▽

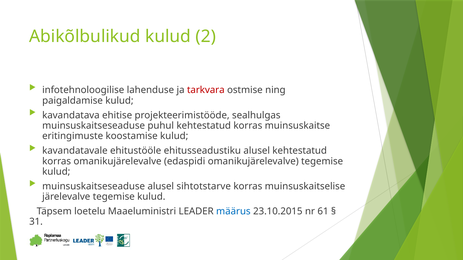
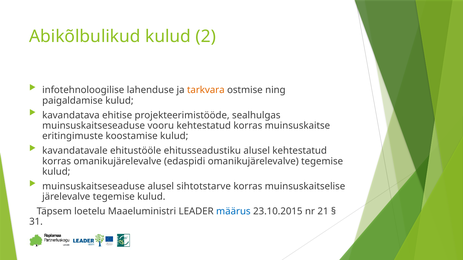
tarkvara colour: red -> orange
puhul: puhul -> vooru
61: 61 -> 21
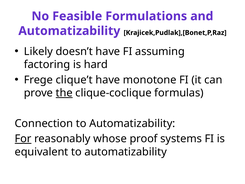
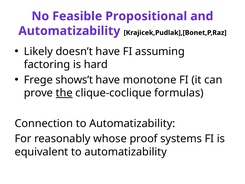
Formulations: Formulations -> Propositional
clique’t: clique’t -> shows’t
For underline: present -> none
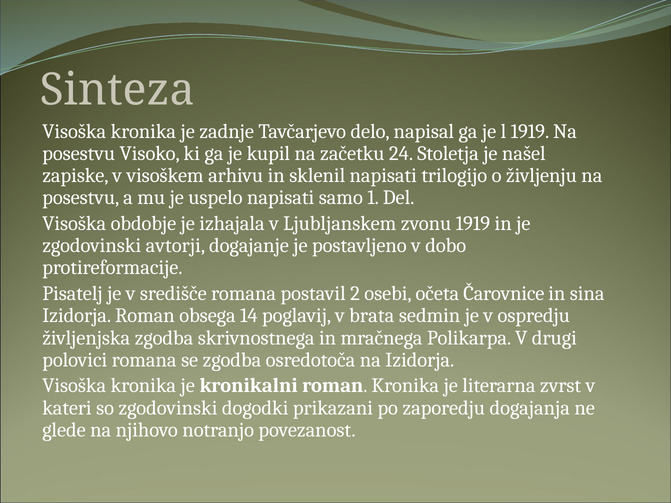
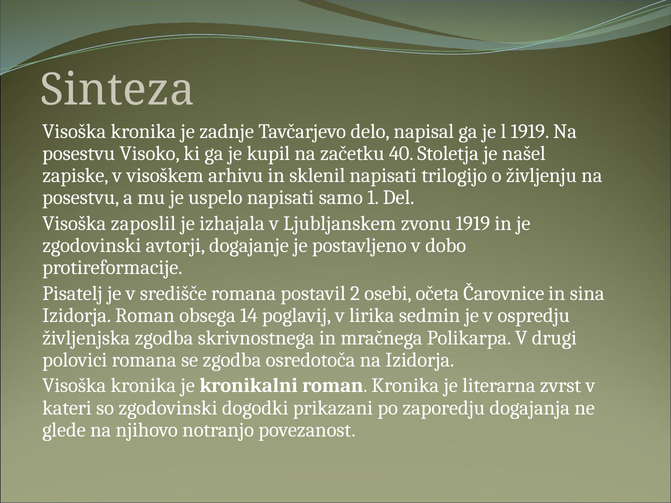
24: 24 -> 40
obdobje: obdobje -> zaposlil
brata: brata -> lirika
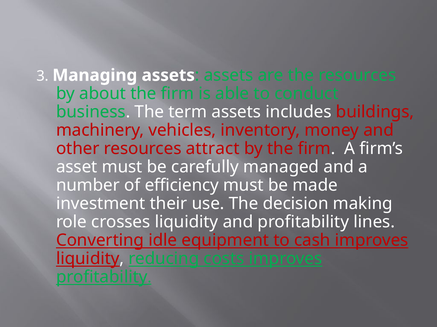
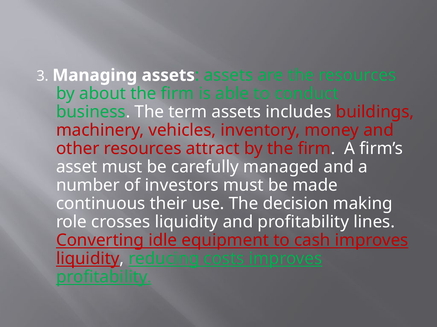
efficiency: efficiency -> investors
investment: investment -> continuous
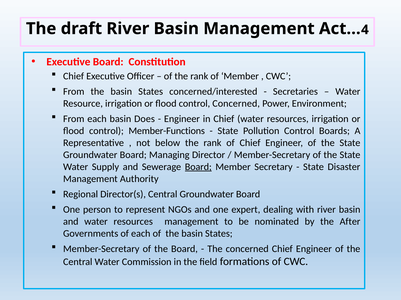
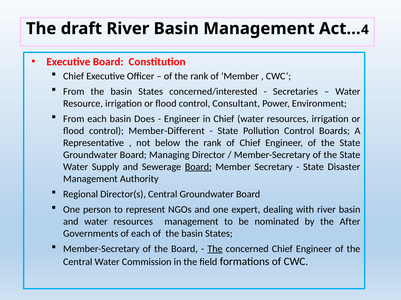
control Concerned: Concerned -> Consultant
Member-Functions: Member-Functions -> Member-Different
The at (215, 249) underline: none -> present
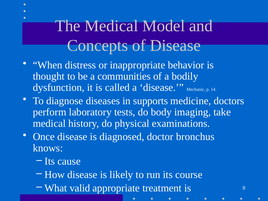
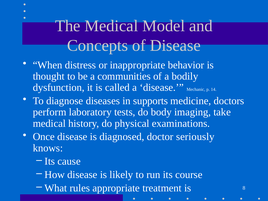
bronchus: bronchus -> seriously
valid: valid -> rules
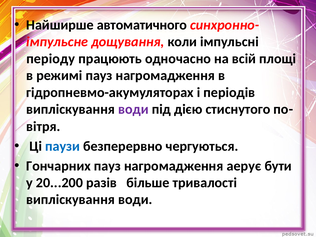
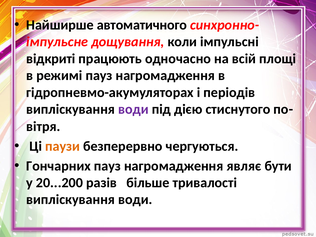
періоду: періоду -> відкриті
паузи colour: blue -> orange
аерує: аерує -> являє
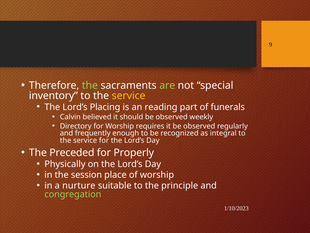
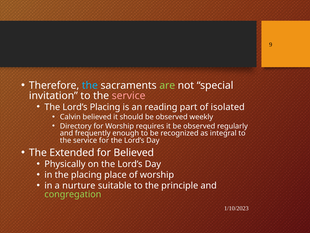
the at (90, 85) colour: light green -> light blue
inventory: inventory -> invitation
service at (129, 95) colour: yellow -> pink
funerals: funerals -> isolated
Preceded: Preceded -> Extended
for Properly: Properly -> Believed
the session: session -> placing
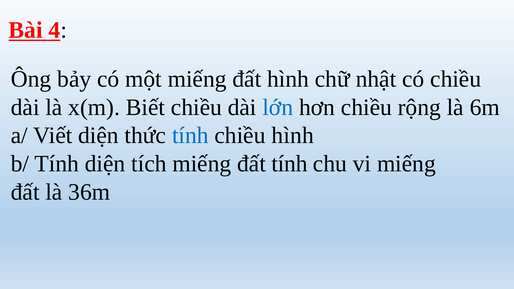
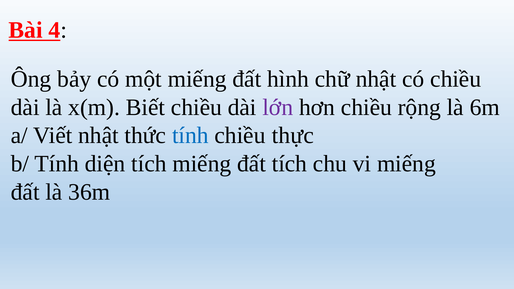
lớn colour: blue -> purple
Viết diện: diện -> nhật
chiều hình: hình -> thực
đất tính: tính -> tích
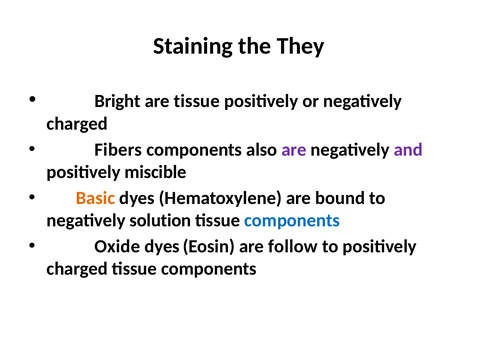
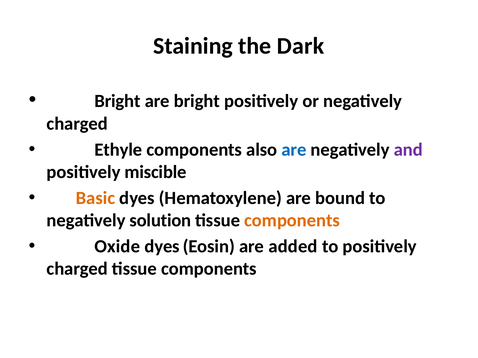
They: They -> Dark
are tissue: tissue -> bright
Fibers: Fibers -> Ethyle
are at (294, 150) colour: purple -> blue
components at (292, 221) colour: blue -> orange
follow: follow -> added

△

PROBLEM TO SOLVE -
Rewrite every difference line in the entries above as one continuous numbered list, skipping blank lines. Leave the pictures out of your answer.

RESULT FOR THIS EXERCISE -
1. tarkvara colour: red -> orange
2. puhul: puhul -> vooru
3. 61: 61 -> 21
4. Formulations: Formulations -> Propositional
5. clique’t: clique’t -> shows’t
6. For underline: present -> none
7. 24: 24 -> 40
8. obdobje: obdobje -> zaposlil
9. brata: brata -> lirika
10. efficiency: efficiency -> investors
11. investment: investment -> continuous
12. control Concerned: Concerned -> Consultant
13. Member-Functions: Member-Functions -> Member-Different
14. The at (215, 249) underline: none -> present
15. bronchus: bronchus -> seriously
16. valid: valid -> rules
17. періоду: періоду -> відкриті
18. паузи colour: blue -> orange
19. аерує: аерує -> являє
20. the at (90, 85) colour: light green -> light blue
21. inventory: inventory -> invitation
22. service at (129, 95) colour: yellow -> pink
23. funerals: funerals -> isolated
24. Preceded: Preceded -> Extended
25. for Properly: Properly -> Believed
26. the session: session -> placing
27. lớn colour: blue -> purple
28. Viết diện: diện -> nhật
29. chiều hình: hình -> thực
30. đất tính: tính -> tích
31. They: They -> Dark
32. are tissue: tissue -> bright
33. Fibers: Fibers -> Ethyle
34. are at (294, 150) colour: purple -> blue
35. components at (292, 221) colour: blue -> orange
36. follow: follow -> added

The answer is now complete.